Twitter’s New “Like” Feature and Behavioral Economics
If you are a regular Twitter user you might have noticed something a little different today when you “liked” a tweet.
Usually when Twitter users “like” a tweet, there is the lackluster effect of the little white heart that is outlined in black turning a generic red hue.
Today, however, when a tweet was ‘liked’ there was a little explosion of colors before the ‘like heart’ returned its normal red.
I noticed this new feature at noon and I was little taken aback, but by nightfall I had grown addicted to pressing the ‘like’ button just for the color show.
Why would a usually reasonable person be reduced to a tweet liking fool, because of digtial confetti? The answer is two-fold: damn good marketing by Twittter and behavioral economics by psycology.
Behavioral economics is the combined study of psycology and economics seeking to undertand why humans behave has they do when they consume.
Because of behavioral economics, we know three things are true: humans generally consume things that they feel are rewarding immediately and companies know this afformentioned fact and use it to their advantage.
Humans enjoy things that make them feel good- if it elevates the heartbeat, triggers endorphins, or releases serotonin, we want it. It is the pleasure principle in fun effect.
Studies have shown that primates will do just about anything for a shot of fruit juice or a blast of warm heat because that stimuli is neurochemically rewarding for them.
Similarly, humans enjoy products that feature light and sound because we find that stimuli to be rewarding.
This is why you many retailers feature ‘bluelight special’ sales, why casinos and gaming machines are created with bright colors, light, and sounds, and why this hoilday season every mall will be decked in christmas lights and hoilday music.
These tactics make people consume more, because chemically our brains find all this stimulation rewarding.
This should allow you to understand Twitter’s marketing scheme- if users feel rewarded by an explosion of colors when they ‘like’ a tweet, they will probably ‘like’ more tweets in order to experince that sweet chemical high repeatedly.
Watch out! If you are more likely to ‘like’ more tweets, because you feel rewarded, then you are also more likely to stay on Twitter longer.
Also ‘liking’ more tweets helps Twitter build a proflie on your habits. Yes, you read correctly.

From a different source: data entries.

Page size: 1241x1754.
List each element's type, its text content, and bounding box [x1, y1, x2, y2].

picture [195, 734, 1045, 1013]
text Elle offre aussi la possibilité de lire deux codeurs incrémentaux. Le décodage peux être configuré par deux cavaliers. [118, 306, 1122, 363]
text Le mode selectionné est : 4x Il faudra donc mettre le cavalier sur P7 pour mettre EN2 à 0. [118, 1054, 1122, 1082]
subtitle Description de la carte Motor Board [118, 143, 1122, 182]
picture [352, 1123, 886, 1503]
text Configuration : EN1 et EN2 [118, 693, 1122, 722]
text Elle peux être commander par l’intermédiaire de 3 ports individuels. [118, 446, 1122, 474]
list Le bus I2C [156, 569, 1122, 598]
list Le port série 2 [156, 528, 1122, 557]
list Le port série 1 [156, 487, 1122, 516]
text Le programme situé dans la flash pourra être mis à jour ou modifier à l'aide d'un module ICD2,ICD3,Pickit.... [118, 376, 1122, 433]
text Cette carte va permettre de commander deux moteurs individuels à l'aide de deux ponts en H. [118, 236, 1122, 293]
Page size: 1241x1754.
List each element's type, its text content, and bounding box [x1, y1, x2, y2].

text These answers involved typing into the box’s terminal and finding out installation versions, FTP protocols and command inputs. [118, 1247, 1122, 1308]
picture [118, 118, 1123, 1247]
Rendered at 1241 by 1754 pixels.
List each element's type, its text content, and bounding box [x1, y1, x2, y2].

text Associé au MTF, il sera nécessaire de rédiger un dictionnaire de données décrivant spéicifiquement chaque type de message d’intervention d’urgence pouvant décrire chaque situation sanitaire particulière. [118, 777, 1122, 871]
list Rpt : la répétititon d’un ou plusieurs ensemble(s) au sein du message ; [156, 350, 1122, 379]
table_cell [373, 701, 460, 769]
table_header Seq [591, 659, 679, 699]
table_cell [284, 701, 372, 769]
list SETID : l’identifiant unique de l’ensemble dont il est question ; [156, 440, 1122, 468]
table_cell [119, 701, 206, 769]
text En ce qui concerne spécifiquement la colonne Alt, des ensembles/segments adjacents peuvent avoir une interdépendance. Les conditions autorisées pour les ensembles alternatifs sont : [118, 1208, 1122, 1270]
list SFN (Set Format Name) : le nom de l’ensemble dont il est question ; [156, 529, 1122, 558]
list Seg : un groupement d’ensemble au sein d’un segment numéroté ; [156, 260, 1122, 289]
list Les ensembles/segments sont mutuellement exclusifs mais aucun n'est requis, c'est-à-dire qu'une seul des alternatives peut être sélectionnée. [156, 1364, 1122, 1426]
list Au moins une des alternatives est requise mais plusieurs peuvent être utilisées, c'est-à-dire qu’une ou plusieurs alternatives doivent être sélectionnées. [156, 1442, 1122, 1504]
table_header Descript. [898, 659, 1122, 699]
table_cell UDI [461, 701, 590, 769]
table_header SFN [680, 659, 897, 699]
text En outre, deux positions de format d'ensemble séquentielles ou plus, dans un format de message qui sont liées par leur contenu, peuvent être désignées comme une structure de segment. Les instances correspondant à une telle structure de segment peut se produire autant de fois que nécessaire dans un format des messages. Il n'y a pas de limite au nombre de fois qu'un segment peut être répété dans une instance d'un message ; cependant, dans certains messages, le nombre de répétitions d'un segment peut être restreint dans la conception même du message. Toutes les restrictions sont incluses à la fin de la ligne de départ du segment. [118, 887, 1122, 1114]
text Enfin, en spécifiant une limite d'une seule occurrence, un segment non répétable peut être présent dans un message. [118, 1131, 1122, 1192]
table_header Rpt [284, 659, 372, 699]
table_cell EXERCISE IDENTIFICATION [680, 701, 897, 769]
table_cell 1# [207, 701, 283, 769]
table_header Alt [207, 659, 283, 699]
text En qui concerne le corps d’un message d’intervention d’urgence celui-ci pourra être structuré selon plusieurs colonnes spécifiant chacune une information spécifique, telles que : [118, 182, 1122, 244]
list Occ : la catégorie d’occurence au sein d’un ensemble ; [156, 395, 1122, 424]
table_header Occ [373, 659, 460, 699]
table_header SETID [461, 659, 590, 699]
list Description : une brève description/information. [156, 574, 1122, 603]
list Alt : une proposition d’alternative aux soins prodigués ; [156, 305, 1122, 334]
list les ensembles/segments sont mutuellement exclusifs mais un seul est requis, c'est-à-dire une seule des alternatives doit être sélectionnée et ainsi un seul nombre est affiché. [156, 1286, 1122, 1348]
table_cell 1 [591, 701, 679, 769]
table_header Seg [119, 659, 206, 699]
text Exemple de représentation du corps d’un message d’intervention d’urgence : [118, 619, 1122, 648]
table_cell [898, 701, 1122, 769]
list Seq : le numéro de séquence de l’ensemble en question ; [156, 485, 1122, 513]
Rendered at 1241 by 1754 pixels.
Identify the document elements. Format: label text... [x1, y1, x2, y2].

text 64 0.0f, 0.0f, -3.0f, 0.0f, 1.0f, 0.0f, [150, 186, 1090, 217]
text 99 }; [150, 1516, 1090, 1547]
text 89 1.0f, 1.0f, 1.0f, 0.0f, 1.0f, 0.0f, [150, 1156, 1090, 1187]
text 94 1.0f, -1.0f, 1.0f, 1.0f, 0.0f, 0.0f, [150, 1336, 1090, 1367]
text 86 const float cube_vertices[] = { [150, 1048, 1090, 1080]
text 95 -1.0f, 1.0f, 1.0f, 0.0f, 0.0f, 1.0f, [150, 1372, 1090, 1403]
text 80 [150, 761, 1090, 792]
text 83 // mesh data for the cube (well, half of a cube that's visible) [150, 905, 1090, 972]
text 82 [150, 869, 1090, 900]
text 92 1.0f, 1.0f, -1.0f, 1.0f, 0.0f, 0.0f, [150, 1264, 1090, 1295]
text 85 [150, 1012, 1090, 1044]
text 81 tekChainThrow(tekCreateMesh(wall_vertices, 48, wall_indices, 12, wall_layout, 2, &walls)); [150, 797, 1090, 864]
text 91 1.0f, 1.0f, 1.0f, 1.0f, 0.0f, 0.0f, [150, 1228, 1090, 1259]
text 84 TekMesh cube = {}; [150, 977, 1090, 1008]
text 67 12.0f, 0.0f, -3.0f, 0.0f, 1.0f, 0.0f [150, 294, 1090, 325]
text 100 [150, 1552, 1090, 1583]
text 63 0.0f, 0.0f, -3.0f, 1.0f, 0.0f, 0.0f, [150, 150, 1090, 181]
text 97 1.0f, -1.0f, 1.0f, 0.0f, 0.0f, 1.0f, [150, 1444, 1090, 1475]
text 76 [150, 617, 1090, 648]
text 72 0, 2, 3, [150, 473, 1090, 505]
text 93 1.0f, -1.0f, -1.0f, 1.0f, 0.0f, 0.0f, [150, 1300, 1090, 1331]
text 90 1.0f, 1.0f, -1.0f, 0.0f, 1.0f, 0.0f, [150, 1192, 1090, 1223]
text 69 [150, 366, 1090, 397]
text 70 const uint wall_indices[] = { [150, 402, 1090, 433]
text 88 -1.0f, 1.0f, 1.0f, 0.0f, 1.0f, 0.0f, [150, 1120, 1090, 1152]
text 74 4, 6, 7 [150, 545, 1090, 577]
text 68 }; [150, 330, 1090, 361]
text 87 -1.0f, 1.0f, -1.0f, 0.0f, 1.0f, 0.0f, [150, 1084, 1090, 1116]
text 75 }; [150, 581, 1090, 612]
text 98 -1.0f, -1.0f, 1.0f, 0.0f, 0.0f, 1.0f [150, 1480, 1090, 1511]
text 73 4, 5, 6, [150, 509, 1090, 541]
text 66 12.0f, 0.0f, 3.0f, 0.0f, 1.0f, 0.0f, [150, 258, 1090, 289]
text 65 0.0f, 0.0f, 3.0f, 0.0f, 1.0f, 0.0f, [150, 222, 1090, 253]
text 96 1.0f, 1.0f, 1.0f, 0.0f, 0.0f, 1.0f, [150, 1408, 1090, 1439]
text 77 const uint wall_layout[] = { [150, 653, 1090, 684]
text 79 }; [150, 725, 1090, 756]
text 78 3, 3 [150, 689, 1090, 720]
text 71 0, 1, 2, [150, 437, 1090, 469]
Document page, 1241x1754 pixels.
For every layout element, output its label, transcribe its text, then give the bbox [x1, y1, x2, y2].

All social media outlets are buliding profiles on their users based on their ‘likes’.
Social media sites sale your private information to the highest bidder so that companies will know exactly what products to pitch to you and sites like Twitter can allegedly “customize’ your user experince.
Take me for an example : on Twitter I ‘like’ and share lots of articles from The New York Times- Health page. Look below:
Here are three suggestions of health news pages I should follow, based on my personal ‘likes’.
Think About It
Have fun on social media, I sure do, but remember that any new feature social companies provide are created for a reason and that reason is usually for the best intersest of their pockets and not their users.